The independent Joseph Rowntree Foundation has analysed the impact of the Chancellor's failure to increase benefits in line with current inflation levels, along with the 1.25% increase in National Insurance and change to the earnings threshold at which it is paid.
As a result, around 600,000 people will be pulled into poverty, of which around a quarter are children.
JRF finds that families in poverty will be £445 per year worse off in 2022-23 compared to if benefits had been uprated in line with current inflation levels.
Households in poverty who are not in work – those who are either job seeking or unable to work due to ill health, disability or caring responsibilities – are particularly harshly affected by the changes.

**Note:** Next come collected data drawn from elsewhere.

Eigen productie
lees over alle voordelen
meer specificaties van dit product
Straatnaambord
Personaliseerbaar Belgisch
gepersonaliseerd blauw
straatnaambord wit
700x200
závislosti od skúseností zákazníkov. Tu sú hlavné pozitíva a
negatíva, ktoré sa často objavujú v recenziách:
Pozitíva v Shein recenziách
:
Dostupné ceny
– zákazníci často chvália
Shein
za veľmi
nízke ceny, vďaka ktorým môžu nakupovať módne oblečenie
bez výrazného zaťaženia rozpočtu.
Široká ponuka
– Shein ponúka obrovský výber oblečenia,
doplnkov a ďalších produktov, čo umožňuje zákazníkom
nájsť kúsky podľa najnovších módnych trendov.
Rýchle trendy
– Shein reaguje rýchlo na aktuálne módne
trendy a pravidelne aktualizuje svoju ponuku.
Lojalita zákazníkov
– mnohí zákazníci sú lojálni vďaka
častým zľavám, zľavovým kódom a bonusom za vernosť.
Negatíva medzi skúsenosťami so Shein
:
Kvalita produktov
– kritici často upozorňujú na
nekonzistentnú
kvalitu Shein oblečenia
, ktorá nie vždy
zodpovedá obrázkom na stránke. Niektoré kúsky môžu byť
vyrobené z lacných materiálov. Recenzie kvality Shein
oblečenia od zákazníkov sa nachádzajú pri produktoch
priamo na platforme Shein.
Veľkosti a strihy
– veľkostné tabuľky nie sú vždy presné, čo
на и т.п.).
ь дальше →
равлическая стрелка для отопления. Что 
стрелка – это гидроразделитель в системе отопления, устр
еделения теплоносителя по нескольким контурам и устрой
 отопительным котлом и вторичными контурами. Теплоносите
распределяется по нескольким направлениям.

|Family type||Impact of real-term cut to benefits||Impact of 1.25% increase in NICs||Impact of increase in NICs threshold||Overall annual impact|
|Households in poverty (including pensioners)||-£470||-£30||£55||-£445|
|Working-age households in poverty (all)||-£390||-£40||£80||-£350|
|In-work working-age households in poverty||-£335||-£75||£140||-£270|
|Non-working working-age households in poverty||-£465||£0||£0||-£465|
|Middle-income households (including pensioners)||-£390||-£170||£270||-£290|
|Middle-income working-age households||-£190||-£250||£400||-£40|
Notes on analysis:
- All figures rounded to the nearest £5.
- The figures do not include the impact of the cut to fuel duty, however this is set to benefit higher income households more than lower income households, due to different levels of vehicle ownership and different consumption patterns.
- They also do not include the doubling of the Household Support Fund, an additional £0.5 billion for local councils which must be applied for and is a fraction of the loss in the relative value of benefits estimated by the OBR to be £12.5bn.
- This also does not include the proposed reduction in the basic rate of income tax which isn’t proposed to come into effect until 2023/24.